**Exercise**. From the first entry to the last, copy the material exactly as it stands.
- - - - -
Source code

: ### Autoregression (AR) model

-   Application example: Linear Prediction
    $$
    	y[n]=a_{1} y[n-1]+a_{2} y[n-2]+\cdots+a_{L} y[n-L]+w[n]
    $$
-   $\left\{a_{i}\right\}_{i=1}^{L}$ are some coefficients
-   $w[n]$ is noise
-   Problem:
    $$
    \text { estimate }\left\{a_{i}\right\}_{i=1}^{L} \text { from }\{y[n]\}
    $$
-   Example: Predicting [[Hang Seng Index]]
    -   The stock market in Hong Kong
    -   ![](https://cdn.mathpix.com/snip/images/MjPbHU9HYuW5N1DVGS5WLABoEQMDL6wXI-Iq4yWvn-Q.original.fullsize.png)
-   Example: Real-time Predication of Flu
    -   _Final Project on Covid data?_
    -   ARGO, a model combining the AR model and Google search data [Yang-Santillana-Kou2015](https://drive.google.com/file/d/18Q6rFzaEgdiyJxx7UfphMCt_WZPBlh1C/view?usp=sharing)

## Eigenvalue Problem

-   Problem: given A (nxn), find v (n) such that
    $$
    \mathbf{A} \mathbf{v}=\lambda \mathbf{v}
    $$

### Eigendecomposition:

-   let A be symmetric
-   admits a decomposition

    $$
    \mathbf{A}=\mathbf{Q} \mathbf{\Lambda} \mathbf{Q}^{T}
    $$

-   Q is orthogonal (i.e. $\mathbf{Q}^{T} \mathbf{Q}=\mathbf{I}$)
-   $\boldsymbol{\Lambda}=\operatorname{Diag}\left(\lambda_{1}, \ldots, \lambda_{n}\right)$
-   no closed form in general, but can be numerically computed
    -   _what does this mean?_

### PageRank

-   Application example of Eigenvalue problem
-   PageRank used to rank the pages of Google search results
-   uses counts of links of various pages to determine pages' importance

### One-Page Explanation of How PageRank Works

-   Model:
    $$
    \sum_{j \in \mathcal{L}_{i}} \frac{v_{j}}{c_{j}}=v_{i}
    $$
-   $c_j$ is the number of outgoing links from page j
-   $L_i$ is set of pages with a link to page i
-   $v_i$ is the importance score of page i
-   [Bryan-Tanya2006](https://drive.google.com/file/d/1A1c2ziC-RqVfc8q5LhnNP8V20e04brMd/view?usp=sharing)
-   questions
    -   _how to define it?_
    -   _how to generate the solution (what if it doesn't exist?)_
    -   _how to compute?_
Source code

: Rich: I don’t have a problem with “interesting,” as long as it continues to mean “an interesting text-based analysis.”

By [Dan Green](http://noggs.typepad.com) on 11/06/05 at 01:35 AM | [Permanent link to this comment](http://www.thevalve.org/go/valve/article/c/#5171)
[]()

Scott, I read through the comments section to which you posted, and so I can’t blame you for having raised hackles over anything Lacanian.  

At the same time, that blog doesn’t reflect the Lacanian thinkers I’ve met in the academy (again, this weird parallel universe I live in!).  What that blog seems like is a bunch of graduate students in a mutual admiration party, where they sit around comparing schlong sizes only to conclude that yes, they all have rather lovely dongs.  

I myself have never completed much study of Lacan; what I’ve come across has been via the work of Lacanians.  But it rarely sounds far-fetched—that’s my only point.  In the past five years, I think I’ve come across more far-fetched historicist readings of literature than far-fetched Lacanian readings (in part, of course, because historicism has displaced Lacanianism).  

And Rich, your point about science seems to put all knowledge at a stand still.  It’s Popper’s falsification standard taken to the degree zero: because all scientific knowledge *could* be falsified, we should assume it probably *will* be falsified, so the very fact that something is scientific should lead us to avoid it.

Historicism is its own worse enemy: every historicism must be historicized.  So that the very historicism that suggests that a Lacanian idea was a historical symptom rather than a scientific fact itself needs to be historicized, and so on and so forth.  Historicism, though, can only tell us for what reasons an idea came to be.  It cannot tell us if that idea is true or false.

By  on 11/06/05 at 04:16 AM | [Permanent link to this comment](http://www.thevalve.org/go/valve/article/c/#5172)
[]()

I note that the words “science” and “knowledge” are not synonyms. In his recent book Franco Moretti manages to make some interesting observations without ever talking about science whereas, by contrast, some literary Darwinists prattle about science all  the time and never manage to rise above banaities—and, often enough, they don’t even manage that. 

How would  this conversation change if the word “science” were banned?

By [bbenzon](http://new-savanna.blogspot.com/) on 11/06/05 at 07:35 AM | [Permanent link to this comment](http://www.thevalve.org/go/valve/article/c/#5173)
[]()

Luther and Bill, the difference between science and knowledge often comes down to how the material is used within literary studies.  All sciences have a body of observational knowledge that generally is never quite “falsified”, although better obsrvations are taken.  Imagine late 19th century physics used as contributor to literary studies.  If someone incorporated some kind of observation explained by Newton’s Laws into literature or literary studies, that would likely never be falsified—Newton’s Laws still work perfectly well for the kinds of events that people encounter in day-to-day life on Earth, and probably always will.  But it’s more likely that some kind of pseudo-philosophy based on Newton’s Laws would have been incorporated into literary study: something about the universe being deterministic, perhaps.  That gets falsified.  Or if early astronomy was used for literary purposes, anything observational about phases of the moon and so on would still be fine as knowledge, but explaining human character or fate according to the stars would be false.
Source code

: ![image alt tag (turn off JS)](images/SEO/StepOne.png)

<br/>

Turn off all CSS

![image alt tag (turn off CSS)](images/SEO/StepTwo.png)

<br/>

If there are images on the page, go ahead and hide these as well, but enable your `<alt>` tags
- - - - -
**Answer for the task**.
Source code

: ### Autoregression (AR) model

-   Application example: Linear Prediction
    $$
    	y[n]=a_{1} y[n-1]+a_{2} y[n-2]+\cdots+a_{L} y[n-L]+w[n]
    $$
-   $\left\{a_{i}\right\}_{i=1}^{L}$ are some coefficients
-   $w[n]$ is noise
-   Problem:
    $$
    \text { estimate }\left\{a_{i}\right\}_{i=1}^{L} \text { from }\{y[n]\}
    $$
-   Example: Predicting [[Hang Seng Index]]
    -   The stock market in Hong Kong
    -   ![](https://cdn.mathpix.com/snip/images/MjPbHU9HYuW5N1DVGS5WLABoEQMDL6wXI-Iq4yWvn-Q.original.fullsize.png)
-   Example: Real-time Predication of Flu
    -   _Final Project on Covid data?_
    -   ARGO, a model combining the AR model and Google search data [Yang-Santillana-Kou2015](https://drive.google.com/file/d/18Q6rFzaEgdiyJxx7UfphMCt_WZPBlh1C/view?usp=sharing)

## Eigenvalue Problem

-   Problem: given A (nxn), find v (n) such that
    $$
    \mathbf{A} \mathbf{v}=\lambda \mathbf{v}
    $$

### Eigendecomposition:

-   let A be symmetric
-   admits a decomposition

    $$
    \mathbf{A}=\mathbf{Q} \mathbf{\Lambda} \mathbf{Q}^{T}
    $$

-   Q is orthogonal (i.e. $\mathbf{Q}^{T} \mathbf{Q}=\mathbf{I}$)
-   $\boldsymbol{\Lambda}=\operatorname{Diag}\left(\lambda_{1}, \ldots, \lambda_{n}\right)$
-   no closed form in general, but can be numerically computed
    -   _what does this mean?_

### PageRank

-   Application example of Eigenvalue problem
-   PageRank used to rank the pages of Google search results
-   uses counts of links of various pages to determine pages' importance

### One-Page Explanation of How PageRank Works

-   Model:
    $$
    \sum_{j \in \mathcal{L}_{i}} \frac{v_{j}}{c_{j}}=v_{i}
    $$
-   $c_j$ is the number of outgoing links from page j
-   $L_i$ is set of pages with a link to page i
-   $v_i$ is the importance score of page i
-   [Bryan-Tanya2006](https://drive.google.com/file/d/1A1c2ziC-RqVfc8q5LhnNP8V20e04brMd/view?usp=sharing)
-   questions
    -   _how to define it?_
    -   _how to generate the solution (what if it doesn't exist?)_
    -   _how to compute?_
Source code

: Rich: I don’t have a problem with “interesting,” as long as it continues to mean “an interesting text-based analysis.”

By [Dan Green](http://noggs.typepad.com) on 11/06/05 at 01:35 AM | [Permanent link to this comment](http://www.thevalve.org/go/valve/article/c/#5171)
[]()

Scott, I read through the comments section to which you posted, and so I can’t blame you for having raised hackles over anything Lacanian.  

At the same time, that blog doesn’t reflect the Lacanian thinkers I’ve met in the academy (again, this weird parallel universe I live in!).  What that blog seems like is a bunch of graduate students in a mutual admiration party, where they sit around comparing schlong sizes only to conclude that yes, they all have rather lovely dongs.  

I myself have never completed much study of Lacan; what I’ve come across has been via the work of Lacanians.  But it rarely sounds far-fetched—that’s my only point.  In the past five years, I think I’ve come across more far-fetched historicist readings of literature than far-fetched Lacanian readings (in part, of course, because historicism has displaced Lacanianism).  

And Rich, your point about science seems to put all knowledge at a stand still.  It’s Popper’s falsification standard taken to the degree zero: because all scientific knowledge *could* be falsified, we should assume it probably *will* be falsified, so the very fact that something is scientific should lead us to avoid it.

Historicism is its own worse enemy: every historicism must be historicized.  So that the very historicism that suggests that a Lacanian idea was a historical symptom rather than a scientific fact itself needs to be historicized, and so on and so forth.  Historicism, though, can only tell us for what reasons an idea came to be.  It cannot tell us if that idea is true or false.

By  on 11/06/05 at 04:16 AM | [Permanent link to this comment](http://www.thevalve.org/go/valve/article/c/#5172)
[]()

I note that the words “science” and “knowledge” are not synonyms. In his recent book Franco Moretti manages to make some interesting observations without ever talking about science whereas, by contrast, some literary Darwinists prattle about science all  the time and never manage to rise above banaities—and, often enough, they don’t even manage that. 

How would  this conversation change if the word “science” were banned?

By [bbenzon](http://new-savanna.blogspot.com/) on 11/06/05 at 07:35 AM | [Permanent link to this comment](http://www.thevalve.org/go/valve/article/c/#5173)
[]()

Luther and Bill, the difference between science and knowledge often comes down to how the material is used within literary studies.  All sciences have a body of observational knowledge that generally is never quite “falsified”, although better obsrvations are taken.  Imagine late 19th century physics used as contributor to literary studies.  If someone incorporated some kind of observation explained by Newton’s Laws into literature or literary studies, that would likely never be falsified—Newton’s Laws still work perfectly well for the kinds of events that people encounter in day-to-day life on Earth, and probably always will.  But it’s more likely that some kind of pseudo-philosophy based on Newton’s Laws would have been incorporated into literary study: something about the universe being deterministic, perhaps.  That gets falsified.  Or if early astronomy was used for literary purposes, anything observational about phases of the moon and so on would still be fine as knowledge, but explaining human character or fate according to the stars would be false.
Source code

: ![image alt tag (turn off JS)](images/SEO/StepOne.png)

<br/>

Turn off all CSS

![image alt tag (turn off CSS)](images/SEO/StepTwo.png)

<br/>

If there are images on the page, go ahead and hide these as well, but enable your `<alt>` tags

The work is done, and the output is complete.